READING PASSAGE:
5.8.1 Restrictions on retained earnings

When a reporting entity is materially restricted from paying dividends, they should describe the restriction in the footnotes.
S-X 4-08(e) requires footnote disclosure of the following:
  • The most significant restrictions on the payment of dividends, including their sources, their pertinent provisions, and the amount of retained earnings or net income restricted or free of such restrictions
  • The amount of consolidated retained earnings that represents undistributed earnings of 50% or less-owned entities accounted for by the equity method
  • The nature of any restrictions on the ability of consolidated and unconsolidated subsidiaries to transfer funds to the parent, and the amounts of such restricted net assets
The disclosure should include not only a description of the restriction, but also a statement of the amount of retained earnings restricted or not restricted. Reporting entities should not make any statement that a portion of retained earnings is "available" for dividends because this statement ignores the possibility that it may be unwise or impractical, for business reasons, to pay a dividend. If a reporting entity chooses to make such a statement, we recommend they discuss the disclosure with legal counsel.
Figure FSP 5-2 is an example footnote disclosure of a restriction on retained earnings.
Figure FSP 5-2
Example disclosure — retained earnings restrictions
Note D — At December 31, 20X1, consolidated retained earnings was restricted in the amount of $3,500,000, representing the cost of 170,000 shares of common stock held in the treasury.

5.8.1.1 Restrictions on retained earnings in loan agreements

Loan agreements may contain restrictions on the distribution of earnings. In these circumstances, it is usually not sufficient to describe only the provisions of loan or credit agreements that restrict the amount available for dividends; the reporting entity should also state the amount restricted.

TASKS:
• 1. Translate this sentence from the retained earnings passage into Spanish: "When a reporting entity is materially restricted from paying dividends, they should describe the restriction in the footnotes."
• 2. In the retained earnings passage, turn the paragraph beginning "The disclosure should include not only a description" into a short bulleted list that keeps its main points.
• 3. List every item that the retained earnings passage says S-X 4-08(e) requires to be disclosed in the footnotes.

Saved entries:
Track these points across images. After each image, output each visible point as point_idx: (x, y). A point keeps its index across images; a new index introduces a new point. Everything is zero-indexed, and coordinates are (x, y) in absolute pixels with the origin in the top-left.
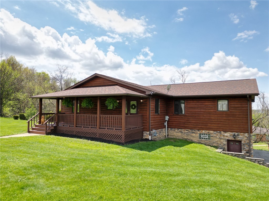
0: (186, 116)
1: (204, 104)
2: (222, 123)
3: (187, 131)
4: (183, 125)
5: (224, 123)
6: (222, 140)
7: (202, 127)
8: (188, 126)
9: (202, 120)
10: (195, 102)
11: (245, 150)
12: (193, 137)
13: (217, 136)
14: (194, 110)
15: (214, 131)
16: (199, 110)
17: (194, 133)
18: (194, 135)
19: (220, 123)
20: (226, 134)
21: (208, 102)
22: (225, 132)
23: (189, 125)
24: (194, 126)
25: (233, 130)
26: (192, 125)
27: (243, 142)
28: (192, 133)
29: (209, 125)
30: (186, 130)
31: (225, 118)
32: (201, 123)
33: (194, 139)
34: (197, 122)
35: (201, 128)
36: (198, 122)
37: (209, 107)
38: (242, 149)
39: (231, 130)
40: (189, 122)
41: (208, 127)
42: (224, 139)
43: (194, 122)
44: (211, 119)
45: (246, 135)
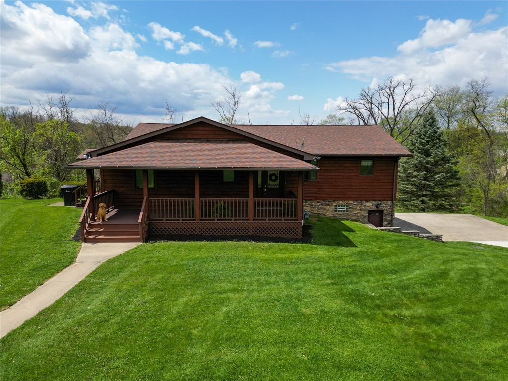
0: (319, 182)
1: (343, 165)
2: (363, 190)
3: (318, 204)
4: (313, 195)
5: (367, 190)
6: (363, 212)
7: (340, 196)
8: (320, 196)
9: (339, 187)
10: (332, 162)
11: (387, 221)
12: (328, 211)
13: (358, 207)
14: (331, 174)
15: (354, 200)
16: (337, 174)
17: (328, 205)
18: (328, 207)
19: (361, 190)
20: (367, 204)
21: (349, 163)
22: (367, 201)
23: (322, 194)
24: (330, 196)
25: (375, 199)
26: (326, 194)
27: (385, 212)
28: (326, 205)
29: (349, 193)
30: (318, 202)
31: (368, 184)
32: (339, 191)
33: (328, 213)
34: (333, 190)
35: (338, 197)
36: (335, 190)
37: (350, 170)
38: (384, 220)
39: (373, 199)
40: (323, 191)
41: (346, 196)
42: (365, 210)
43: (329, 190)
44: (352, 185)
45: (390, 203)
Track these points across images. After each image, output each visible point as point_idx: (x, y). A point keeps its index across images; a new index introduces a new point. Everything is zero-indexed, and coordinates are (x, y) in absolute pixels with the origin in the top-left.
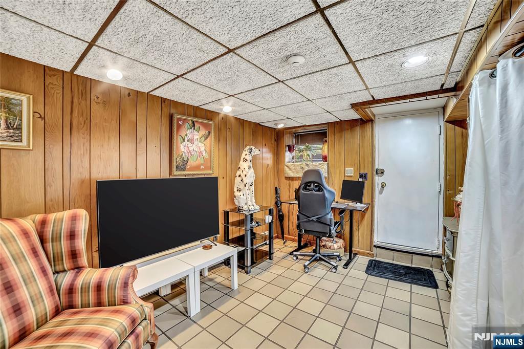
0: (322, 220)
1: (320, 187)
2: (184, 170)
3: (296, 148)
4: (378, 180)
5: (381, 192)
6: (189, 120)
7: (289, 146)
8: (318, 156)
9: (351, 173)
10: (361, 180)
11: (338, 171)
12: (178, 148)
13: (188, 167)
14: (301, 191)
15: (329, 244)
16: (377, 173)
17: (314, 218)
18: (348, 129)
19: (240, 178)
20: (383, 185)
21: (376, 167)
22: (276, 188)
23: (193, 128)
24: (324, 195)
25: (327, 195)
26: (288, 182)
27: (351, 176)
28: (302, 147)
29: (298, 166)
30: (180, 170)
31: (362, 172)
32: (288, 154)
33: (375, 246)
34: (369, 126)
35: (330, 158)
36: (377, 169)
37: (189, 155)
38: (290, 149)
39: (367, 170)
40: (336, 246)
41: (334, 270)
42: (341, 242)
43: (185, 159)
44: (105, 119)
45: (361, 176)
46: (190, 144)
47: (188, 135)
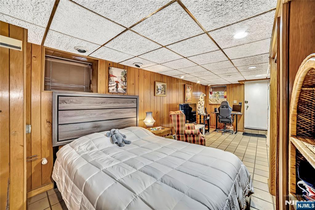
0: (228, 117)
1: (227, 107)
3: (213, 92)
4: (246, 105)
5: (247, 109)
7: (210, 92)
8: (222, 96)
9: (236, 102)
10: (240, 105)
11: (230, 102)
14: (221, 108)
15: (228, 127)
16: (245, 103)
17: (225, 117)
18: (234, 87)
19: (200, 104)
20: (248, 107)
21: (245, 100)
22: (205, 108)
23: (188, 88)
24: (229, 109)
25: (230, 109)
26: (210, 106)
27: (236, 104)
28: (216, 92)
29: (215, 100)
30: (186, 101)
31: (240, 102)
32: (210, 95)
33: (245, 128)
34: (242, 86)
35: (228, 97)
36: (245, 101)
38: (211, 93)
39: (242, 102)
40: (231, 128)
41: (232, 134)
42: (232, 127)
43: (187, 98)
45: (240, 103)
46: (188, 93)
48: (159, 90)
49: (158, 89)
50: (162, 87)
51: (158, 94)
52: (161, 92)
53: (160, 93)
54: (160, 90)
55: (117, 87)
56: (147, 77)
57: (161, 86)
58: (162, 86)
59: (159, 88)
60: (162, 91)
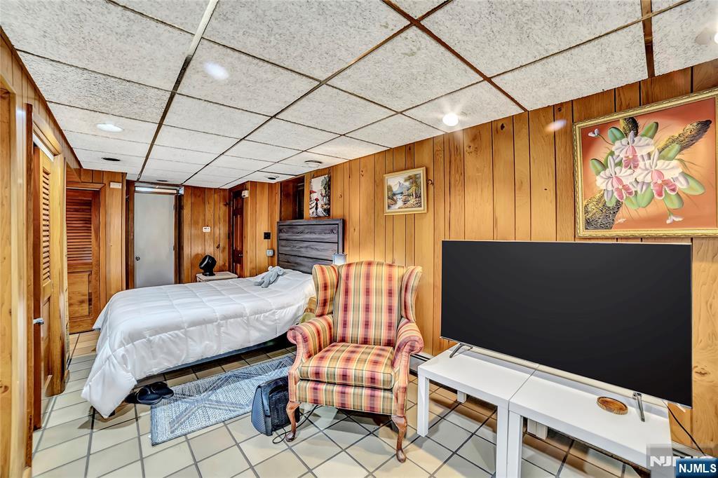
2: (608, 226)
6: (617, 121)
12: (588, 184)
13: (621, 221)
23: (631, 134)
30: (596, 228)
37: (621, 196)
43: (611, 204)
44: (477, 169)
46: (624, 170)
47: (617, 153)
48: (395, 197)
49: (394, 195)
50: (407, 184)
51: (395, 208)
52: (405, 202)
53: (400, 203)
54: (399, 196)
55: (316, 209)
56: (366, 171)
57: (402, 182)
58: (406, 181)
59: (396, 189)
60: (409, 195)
==
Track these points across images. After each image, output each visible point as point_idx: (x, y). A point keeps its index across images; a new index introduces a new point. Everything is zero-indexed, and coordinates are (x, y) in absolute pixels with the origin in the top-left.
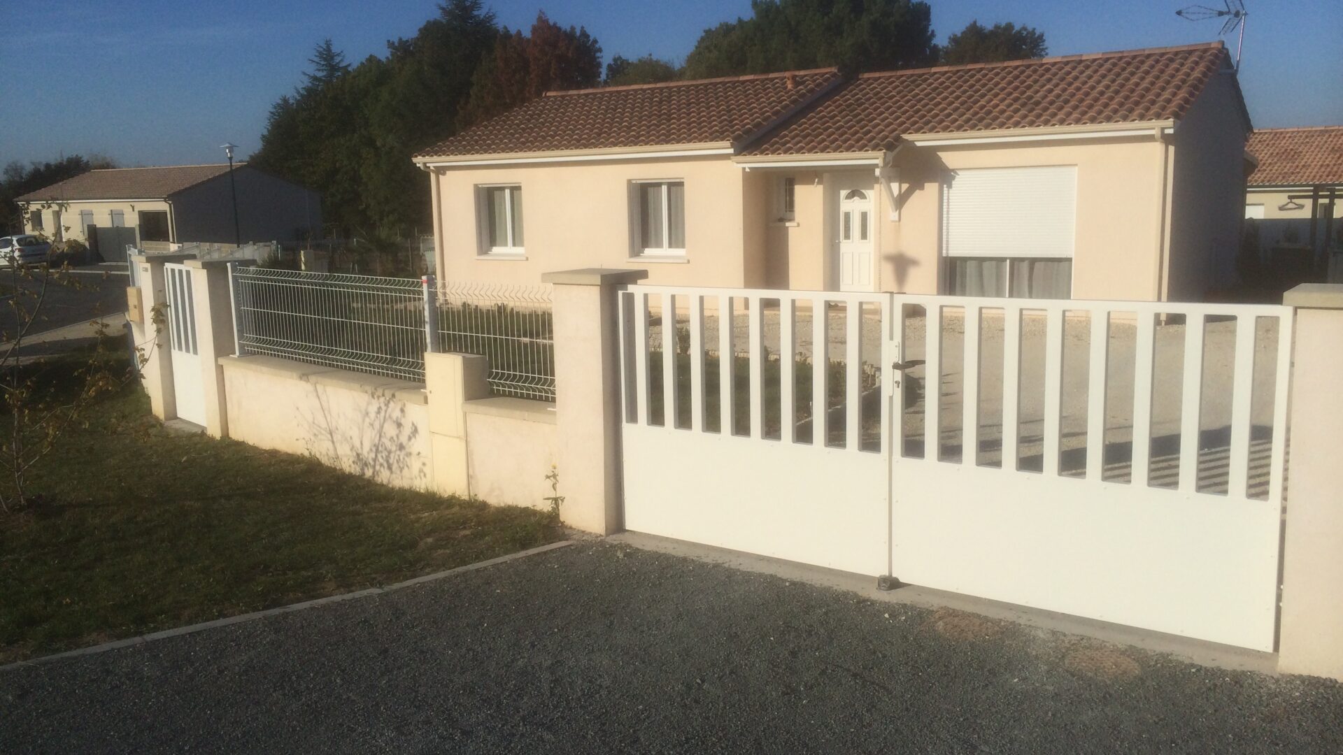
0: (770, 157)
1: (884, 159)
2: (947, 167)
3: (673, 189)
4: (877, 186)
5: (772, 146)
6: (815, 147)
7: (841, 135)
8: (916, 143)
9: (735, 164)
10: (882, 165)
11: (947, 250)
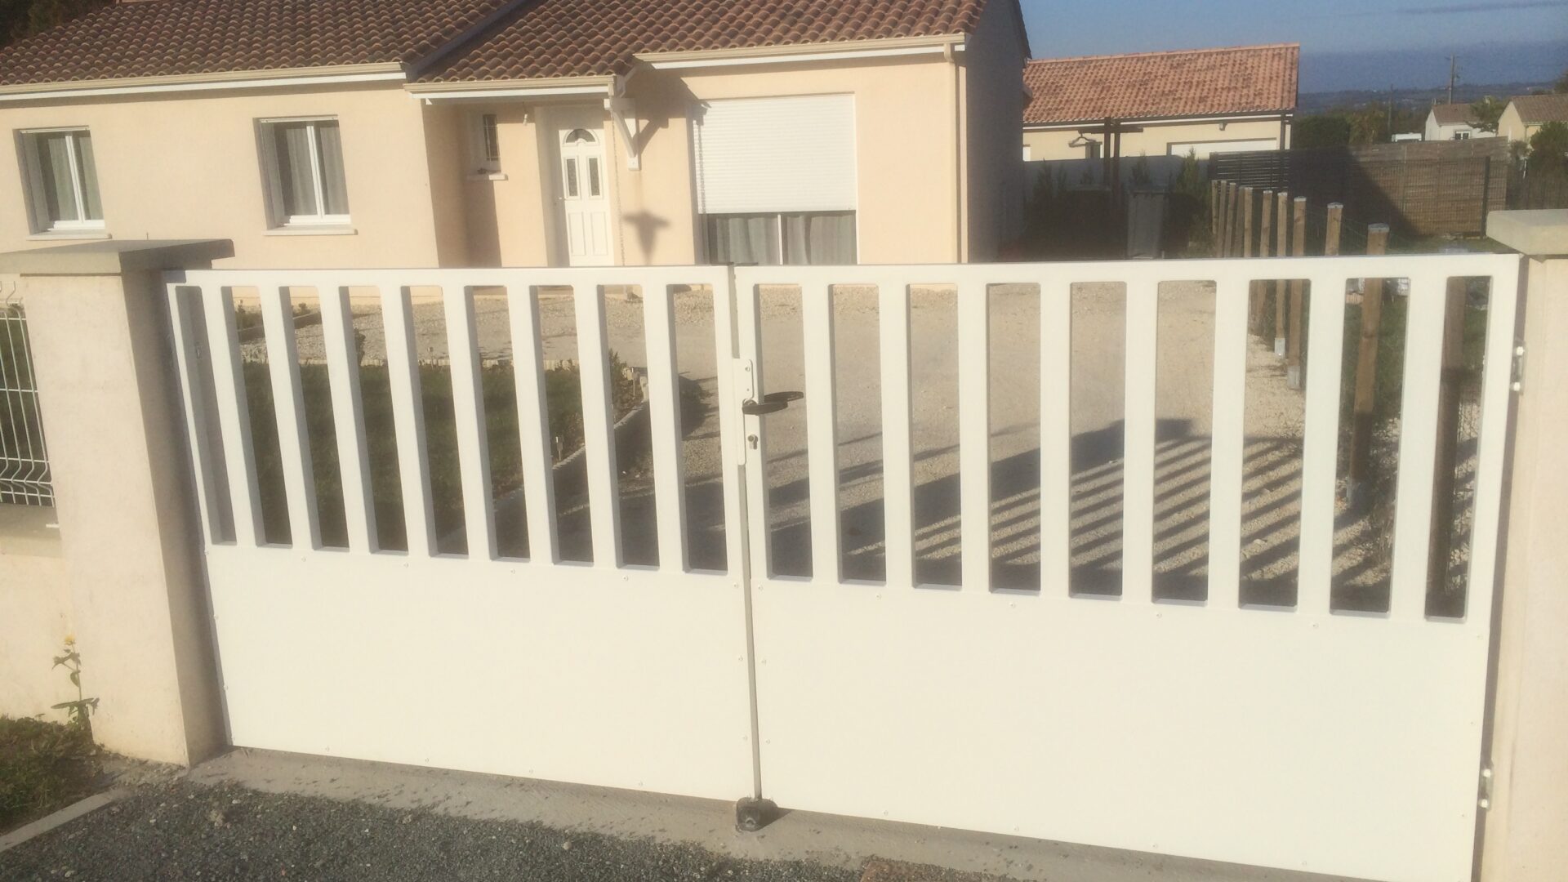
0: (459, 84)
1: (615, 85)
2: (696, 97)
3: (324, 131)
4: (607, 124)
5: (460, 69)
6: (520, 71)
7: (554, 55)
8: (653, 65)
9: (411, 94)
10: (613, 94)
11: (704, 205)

SOLUTIONS TO THE TASKS:
• 1. Cuando una entidad informante tiene restricciones significativas para pagar dividendos, debe describir la restricción en las notas a pie de página.

• 2.
- The disclosure should describe the restriction and state the amount of retained earnings that is restricted or not restricted.
- Reporting entities should not say that any portion of retained earnings is "available" for dividends, because paying a dividend may be unwise or impractical for business reasons.
- Entities that choose to make such a statement are advised to discuss it with legal counsel.

• 3.
- The most significant restrictions on the payment of dividends, including their sources, their pertinent provisions, and the amount of retained earnings or net income restricted or free of such restrictions
- The amount of consolidated retained earnings that represents undistributed earnings of 50% or less-owned entities accounted for by the equity method
- The nature of any restrictions on the ability of consolidated and unconsolidated subsidiaries to transfer funds to the parent, and the amounts of such restricted net assets